Lexipedia

AB 43312

Menétrey-Savary Anne-Catherine · Nationalrat · Waadt · Grüne Fraktion · 2004-05-06

Wortprotokoll

Deux éléments retiennent toute l'attention du groupe des Verts à l'article 30: ce sont les lettres e, k et l de l'alinéa 1 selon la version de la minorité, concernant les victimes et les témoins de la traite des êtres humains ainsi que les victimes de violence; et par ailleurs l'alinéa 1bis selon la version de la majorité, concernant les sans-papiers.

S'il est un domaine où l'hypocrisie règne en matière d'immigration, et qu'on "couvre" généralement d'un silence pudique, c'est bien celui des permis L pour danseuses de cabaret. Un certain nombre d'entre elles peuvent être considérées comme des victimes de la traite des êtres humains.

Le récent rapport d'un groupe de travail de l'administration montre que cette triste réalité existe aussi chez nous. Madame Vermot vient d'en parler, je reprends ses chiffres en français. Il semble que l'on compte chez nous entre 1500 et 3000 victimes chaque année. Beaucoup de femmes sont attirées en Suisse par diverses promesses de contrats, notamment justement en tant que danseuses de cabaret. Il arrive, hélas! qu'elles se trouvent complètement piégées, papiers d'identité confisqués, qu'elles soient exploitées, contraintes de se prostituer, parfois violées ou séquestrées. Mais très peu d'entre elles portent plainte, soit parce qu'elles subissent des pressions et des menaces des proxénètes, soit parce qu'elles sont elles-mêmes en infraction avec la loi sur le séjour et l'établissement des étrangers et qu'elles craignent d'êtres expulsées. En se manifestant, elles risquent également de perdre leurs moyens de subsistance et de ne plus pouvoir rembourser leurs dettes qui sont parfois importantes. C'est pourquoi on ne compte que trente plaintes déposées entre 1996 et 2001, et pas plus de sept condamnations.

Il est donc essentiel d'assurer aux victimes et aux témoins une protection qui leur permette de sortir du silence. C'est important d'englober les témoins et pas seulement les victimes, contrairement au projet du Conseil fédéral, car ces victimes hésitent souvent à assumer seules la charge émotionnelle d'une procédure pénale. Elles ont aussi de la peine à se faire entendre s'il n'y a pas de témoins.
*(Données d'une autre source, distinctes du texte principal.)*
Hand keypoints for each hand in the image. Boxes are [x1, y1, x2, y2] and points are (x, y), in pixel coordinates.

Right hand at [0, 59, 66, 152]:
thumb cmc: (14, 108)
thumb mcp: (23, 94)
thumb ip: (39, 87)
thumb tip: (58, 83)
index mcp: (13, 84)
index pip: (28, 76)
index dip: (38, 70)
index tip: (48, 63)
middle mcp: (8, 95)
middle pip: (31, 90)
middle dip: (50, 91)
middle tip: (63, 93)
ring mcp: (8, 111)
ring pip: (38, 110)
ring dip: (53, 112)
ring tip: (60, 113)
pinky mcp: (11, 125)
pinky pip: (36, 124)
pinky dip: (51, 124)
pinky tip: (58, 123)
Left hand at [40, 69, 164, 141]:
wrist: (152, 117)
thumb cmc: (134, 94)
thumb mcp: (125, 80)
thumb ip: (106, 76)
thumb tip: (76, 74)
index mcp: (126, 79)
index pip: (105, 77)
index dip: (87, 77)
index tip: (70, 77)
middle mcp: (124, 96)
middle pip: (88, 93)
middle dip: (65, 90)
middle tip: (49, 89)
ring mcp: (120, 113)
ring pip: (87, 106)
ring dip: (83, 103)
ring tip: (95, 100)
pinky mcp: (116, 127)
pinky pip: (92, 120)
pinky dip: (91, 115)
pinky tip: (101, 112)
Compte tenu des problèmes considérables que peut avoir une femme qui a dû se prostituer pour se réintégrer dans son pays d'origine, on devrait même leur reconnaître un droit à une protection durable et à une autorisation de séjour. Les dispositions prévues à l'article 30 alinéa 1, qui ne prévoit qu'un régime d'exception, sont vraiment le minimum de ce qu'on peut souhaiter. La Commission des affaires juridiques a d'ailleurs déposé une motion dans ce sens. L'association "Fleur de pavé", ainsi que toute une série d'associations qui sont "proches" des milieux de la prostitution et de la traite des femmes, demandent aussi, pour les personnes concernées, ce droit à une autorisation de séjour, par une lettre qui vous a été distribuée ce matin.

Quant à l'alinéa 1bis proposé par la majorité concernant les étrangers qui séjournent illégalement en Suisse, il ne fait qu'entrouvrir une toute petite porte pour quelques régularisations au compte-gouttes. Depuis décembre 2001, on sait que la politique d'examen au cas par cas n'a permis de régulariser qu'un millier de personnes sur quelque 150 000 à 300 000 sans-papiers. De plus, 90 pour cent des demandes provenaient de cinq cantons seulement. C'est absolument dérisoire.

Je n'ai pas le temps d'entrer dans le détail de ces situations, mais ce que je voudrais dire, c'est que c'est absolument impressionnant de constater comment une politique, qui s'affiche officiellement dans toute sa rigueur défensive et toute son obsession du contrôle, peut en même temps "se vider par en dessous", si j'ose dire. C'est une politique qui sécrète un monde souterrain, un monde de l'ombre où des êtres humains privés de droits vivent dans la précarité et la peur. Il nous paraît impensable qu'on puisse songer à construire un édifice si on le laisse sans base. Et la base, ce sont des [PAGE 724] migrants que des flux inarrêtables amènent jusqu'à la forteresse Europe, et dont certains employeurs profitent sans état d'âme. Quelqu'un a dit: "Si on ne fait pas la guerre à la pauvreté, il faudra faire la guerre aux pauvres." A mon avis, l'exploitation et la chasse aux sans-papiers est un épisode de la guerre qu'on fait aux pauvres.

C'est pour ces raisons que le groupe des Verts vous recommande d'adopter l'alinéa 1bis et les propositions de minorité concernant les mesures en faveur des femmes victimes de la traite des êtres humains.